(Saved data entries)
==================================================
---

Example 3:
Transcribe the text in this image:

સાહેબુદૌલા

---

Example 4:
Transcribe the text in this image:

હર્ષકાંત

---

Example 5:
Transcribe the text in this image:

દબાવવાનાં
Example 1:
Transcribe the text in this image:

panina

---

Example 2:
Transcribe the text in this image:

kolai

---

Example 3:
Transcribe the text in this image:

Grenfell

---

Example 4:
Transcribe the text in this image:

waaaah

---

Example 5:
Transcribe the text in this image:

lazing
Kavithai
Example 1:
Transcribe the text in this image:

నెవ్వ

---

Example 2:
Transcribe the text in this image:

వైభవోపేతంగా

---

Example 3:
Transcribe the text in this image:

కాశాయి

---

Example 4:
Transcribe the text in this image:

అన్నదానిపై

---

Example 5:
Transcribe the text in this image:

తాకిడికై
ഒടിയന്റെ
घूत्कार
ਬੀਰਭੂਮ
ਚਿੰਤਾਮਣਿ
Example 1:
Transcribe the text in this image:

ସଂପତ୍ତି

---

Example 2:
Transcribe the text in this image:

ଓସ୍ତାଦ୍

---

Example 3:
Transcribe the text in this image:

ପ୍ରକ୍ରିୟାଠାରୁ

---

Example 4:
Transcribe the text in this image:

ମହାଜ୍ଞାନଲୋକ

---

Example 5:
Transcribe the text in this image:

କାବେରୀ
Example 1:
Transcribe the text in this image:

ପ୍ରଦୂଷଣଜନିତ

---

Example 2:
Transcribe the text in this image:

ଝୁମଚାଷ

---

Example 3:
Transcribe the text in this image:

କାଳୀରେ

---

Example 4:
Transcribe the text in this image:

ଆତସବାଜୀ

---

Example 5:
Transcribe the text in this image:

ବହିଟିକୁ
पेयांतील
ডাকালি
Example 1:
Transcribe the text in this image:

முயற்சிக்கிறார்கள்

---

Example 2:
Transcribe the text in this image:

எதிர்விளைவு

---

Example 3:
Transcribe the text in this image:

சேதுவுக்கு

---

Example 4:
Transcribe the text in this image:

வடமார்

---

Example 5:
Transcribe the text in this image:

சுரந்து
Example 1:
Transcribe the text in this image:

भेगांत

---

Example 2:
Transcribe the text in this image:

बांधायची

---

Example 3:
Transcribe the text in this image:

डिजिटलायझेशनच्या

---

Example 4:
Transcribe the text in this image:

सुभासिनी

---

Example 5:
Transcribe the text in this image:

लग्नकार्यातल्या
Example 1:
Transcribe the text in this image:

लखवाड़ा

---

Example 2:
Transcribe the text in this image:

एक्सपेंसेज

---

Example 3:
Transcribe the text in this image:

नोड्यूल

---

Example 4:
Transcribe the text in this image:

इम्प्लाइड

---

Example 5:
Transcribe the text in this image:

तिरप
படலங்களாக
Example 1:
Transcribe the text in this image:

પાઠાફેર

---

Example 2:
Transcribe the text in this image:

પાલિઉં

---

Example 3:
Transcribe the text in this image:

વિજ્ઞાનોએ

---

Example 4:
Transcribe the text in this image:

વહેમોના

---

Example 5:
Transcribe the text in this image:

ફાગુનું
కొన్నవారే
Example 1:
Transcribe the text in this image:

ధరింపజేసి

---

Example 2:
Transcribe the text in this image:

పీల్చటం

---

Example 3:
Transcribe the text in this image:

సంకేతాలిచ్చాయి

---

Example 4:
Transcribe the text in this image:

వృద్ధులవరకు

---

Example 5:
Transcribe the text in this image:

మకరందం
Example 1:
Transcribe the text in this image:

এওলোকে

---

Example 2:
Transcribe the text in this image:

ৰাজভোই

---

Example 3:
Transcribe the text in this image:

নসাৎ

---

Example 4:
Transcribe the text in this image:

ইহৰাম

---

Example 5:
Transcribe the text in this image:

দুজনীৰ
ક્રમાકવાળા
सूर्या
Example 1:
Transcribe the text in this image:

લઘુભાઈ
==================================================
▸ To do:
Give the data again, exactly.

▸ Expected answer:
---

Example 3:
Transcribe the text in this image:

સાહેબુદૌલા

---

Example 4:
Transcribe the text in this image:

હર્ષકાંત

---

Example 5:
Transcribe the text in this image:

દબાવવાનાં
Example 1:
Transcribe the text in this image:

panina

---

Example 2:
Transcribe the text in this image:

kolai

---

Example 3:
Transcribe the text in this image:

Grenfell

---

Example 4:
Transcribe the text in this image:

waaaah

---

Example 5:
Transcribe the text in this image:

lazing
Kavithai
Example 1:
Transcribe the text in this image:

నెవ్వ

---

Example 2:
Transcribe the text in this image:

వైభవోపేతంగా

---

Example 3:
Transcribe the text in this image:

కాశాయి

---

Example 4:
Transcribe the text in this image:

అన్నదానిపై

---

Example 5:
Transcribe the text in this image:

తాకిడికై
ഒടിയന്റെ
घूत्कार
ਬੀਰਭੂਮ
ਚਿੰਤਾਮਣਿ
Example 1:
Transcribe the text in this image:

ସଂପତ୍ତି

---

Example 2:
Transcribe the text in this image:

ଓସ୍ତାଦ୍

---

Example 3:
Transcribe the text in this image:

ପ୍ରକ୍ରିୟାଠାରୁ

---

Example 4:
Transcribe the text in this image:

ମହାଜ୍ଞାନଲୋକ

---

Example 5:
Transcribe the text in this image:

କାବେରୀ
Example 1:
Transcribe the text in this image:

ପ୍ରଦୂଷଣଜନିତ

---

Example 2:
Transcribe the text in this image:

ଝୁମଚାଷ

---

Example 3:
Transcribe the text in this image:

କାଳୀରେ

---

Example 4:
Transcribe the text in this image:

ଆତସବାଜୀ

---

Example 5:
Transcribe the text in this image:

ବହିଟିକୁ
पेयांतील
ডাকালি
Example 1:
Transcribe the text in this image:

முயற்சிக்கிறார்கள்

---

Example 2:
Transcribe the text in this image:

எதிர்விளைவு

---

Example 3:
Transcribe the text in this image:

சேதுவுக்கு

---

Example 4:
Transcribe the text in this image:

வடமார்

---

Example 5:
Transcribe the text in this image:

சுரந்து
Example 1:
Transcribe the text in this image:

भेगांत

---

Example 2:
Transcribe the text in this image:

बांधायची

---

Example 3:
Transcribe the text in this image:

डिजिटलायझेशनच्या

---

Example 4:
Transcribe the text in this image:

सुभासिनी

---

Example 5:
Transcribe the text in this image:

लग्नकार्यातल्या
Example 1:
Transcribe the text in this image:

लखवाड़ा

---

Example 2:
Transcribe the text in this image:

एक्सपेंसेज

---

Example 3:
Transcribe the text in this image:

नोड्यूल

---

Example 4:
Transcribe the text in this image:

इम्प्लाइड

---

Example 5:
Transcribe the text in this image:

तिरप
படலங்களாக
Example 1:
Transcribe the text in this image:

પાઠાફેર

---

Example 2:
Transcribe the text in this image:

પાલિઉં

---

Example 3:
Transcribe the text in this image:

વિજ્ઞાનોએ

---

Example 4:
Transcribe the text in this image:

વહેમોના

---

Example 5:
Transcribe the text in this image:

ફાગુનું
కొన్నవారే
Example 1:
Transcribe the text in this image:

ధరింపజేసి

---

Example 2:
Transcribe the text in this image:

పీల్చటం

---

Example 3:
Transcribe the text in this image:

సంకేతాలిచ్చాయి

---

Example 4:
Transcribe the text in this image:

వృద్ధులవరకు

---

Example 5:
Transcribe the text in this image:

మకరందం
Example 1:
Transcribe the text in this image:

এওলোকে

---

Example 2:
Transcribe the text in this image:

ৰাজভোই

---

Example 3:
Transcribe the text in this image:

নসাৎ

---

Example 4:
Transcribe the text in this image:

ইহৰাম

---

Example 5:
Transcribe the text in this image:

দুজনীৰ
ક્રમાકવાળા
सूर्या
Example 1:
Transcribe the text in this image:

લઘુભાઈ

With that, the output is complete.